Model never calls tools / loops without progressUse a model that supports tool calling (set it in request_extra) — not every model does.
make fails on a fresh PiInstall a compiler: sudo apt install build-essential. The vendored cJSON is used automatically when libcjson-dev is absent.

Source

src/
├── subzeroclaw.c   ~550 lines  The entire runtime
├── test.c                      the test suite
├── cJSON.c                     Vendored JSON parser
└── cJSON.h

Philosophy

SubZeroClaw is an anti-framework. It does one thing: connect an LLM to a shell and loop. That's it. No plugin system, no middleware, no lifecycle hooks, no dependency injection. Just the loop.

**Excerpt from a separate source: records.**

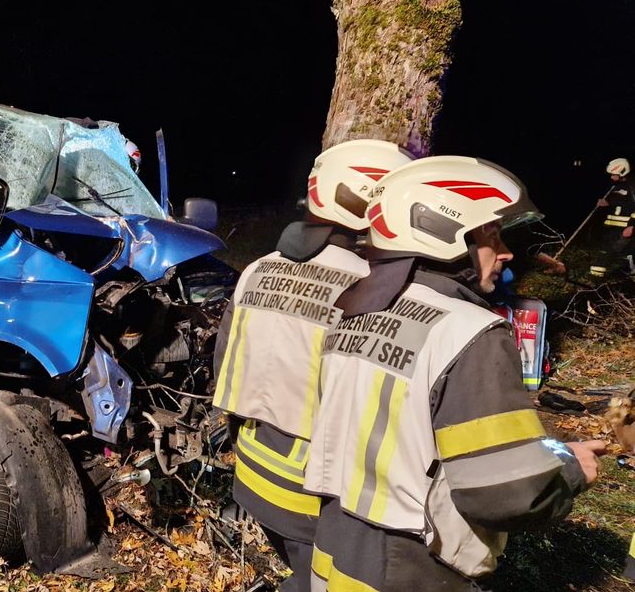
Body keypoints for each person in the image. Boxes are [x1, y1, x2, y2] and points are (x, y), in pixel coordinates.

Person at [306, 156, 605, 590]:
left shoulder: (355, 309)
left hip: (336, 537)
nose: (505, 252)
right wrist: (571, 469)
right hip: (413, 563)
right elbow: (506, 492)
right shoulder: (471, 332)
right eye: (491, 236)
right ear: (443, 231)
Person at [212, 139, 414, 590]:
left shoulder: (257, 269)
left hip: (254, 474)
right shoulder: (367, 288)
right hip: (316, 495)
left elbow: (224, 367)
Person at [590, 157, 634, 278]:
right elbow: (618, 202)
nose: (611, 177)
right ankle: (625, 274)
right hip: (611, 227)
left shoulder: (632, 186)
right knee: (620, 253)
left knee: (610, 252)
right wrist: (606, 202)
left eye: (613, 174)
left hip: (625, 228)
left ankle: (596, 281)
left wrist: (632, 226)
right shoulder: (615, 187)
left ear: (622, 172)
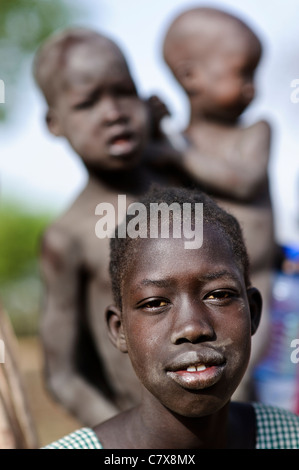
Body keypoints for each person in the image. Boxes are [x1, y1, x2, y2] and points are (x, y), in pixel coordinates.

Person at [43, 186, 299, 449]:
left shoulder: (290, 438)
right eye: (155, 303)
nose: (192, 328)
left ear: (253, 312)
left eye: (218, 295)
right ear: (119, 329)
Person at [33, 27, 174, 427]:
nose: (113, 113)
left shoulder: (196, 183)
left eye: (124, 92)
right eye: (87, 103)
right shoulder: (69, 236)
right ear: (54, 122)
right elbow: (63, 376)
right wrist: (133, 440)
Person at [161, 7, 276, 400]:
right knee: (219, 384)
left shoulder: (255, 132)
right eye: (242, 73)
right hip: (206, 296)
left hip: (260, 284)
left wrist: (175, 154)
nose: (252, 88)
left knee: (247, 385)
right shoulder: (171, 146)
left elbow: (244, 180)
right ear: (191, 76)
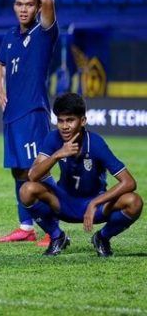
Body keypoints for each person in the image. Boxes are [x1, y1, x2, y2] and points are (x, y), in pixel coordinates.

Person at [20, 93, 143, 256]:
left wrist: (94, 204)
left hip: (96, 204)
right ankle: (57, 237)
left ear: (83, 121)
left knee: (134, 202)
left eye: (70, 120)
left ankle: (102, 238)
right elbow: (33, 175)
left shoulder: (96, 143)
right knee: (26, 190)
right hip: (63, 202)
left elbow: (129, 182)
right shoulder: (53, 138)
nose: (64, 126)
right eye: (60, 121)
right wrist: (58, 154)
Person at [0, 0, 58, 245]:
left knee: (38, 170)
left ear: (37, 6)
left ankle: (52, 227)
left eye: (29, 4)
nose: (24, 9)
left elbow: (50, 1)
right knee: (18, 171)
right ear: (13, 6)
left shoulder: (43, 32)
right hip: (12, 114)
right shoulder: (9, 35)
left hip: (34, 112)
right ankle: (26, 227)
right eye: (19, 3)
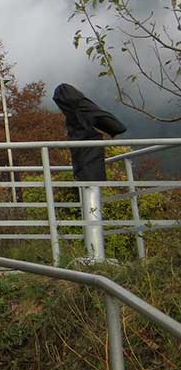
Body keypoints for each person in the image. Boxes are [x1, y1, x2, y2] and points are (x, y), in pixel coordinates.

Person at [52, 83, 127, 261]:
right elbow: (117, 126)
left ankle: (95, 254)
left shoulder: (72, 113)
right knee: (92, 204)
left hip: (81, 160)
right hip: (91, 160)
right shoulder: (84, 107)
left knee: (90, 203)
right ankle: (96, 255)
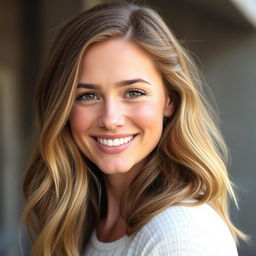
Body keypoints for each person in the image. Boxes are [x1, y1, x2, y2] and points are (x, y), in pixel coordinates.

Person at [23, 1, 246, 255]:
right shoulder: (89, 221)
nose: (110, 119)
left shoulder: (179, 236)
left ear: (169, 101)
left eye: (133, 92)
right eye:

This follows the Unix philosophy — do one thing and do it well. grep searches text. curl fetches URLs. subzeroclaw runs an agentic loop. It doesn't need to know about git, email, HTTP, or filesystems because the tools that already do those things are one popen() away. The model calls git the same way you do. The entire system is the integration layer.

Every layer of "framework" between the model and the shell is complexity that adds nothing. If the model can run git, why build a git adapter? If it can run curl, why build an HTTP tool? If it can run tee, why build a file-writing abstraction? Frameworks grow because they solve problems that emerge from their own architecture — channel routing because they support multiple channels, plugin registries because they have plugins, security models because they run untrusted code. SubZeroClaw has none of these problems because it doesn't have any of these features. One agent, one skill, one device. The code that remains is the code that can't be removed.

OpenClaw solved the agentic loop with 430,000 lines of TypeScript. ZeroClaw re-solved it with 15,000 lines of Rust. Both are good — but both carry the weight of problems that only exist at platform scale: multi-tenancy, channel routing, identity portability, plugin registries.

SubZeroClaw asks: what if the problem is just "one agent, one skill, one device"? Then the answer is ~550 readable lines of C.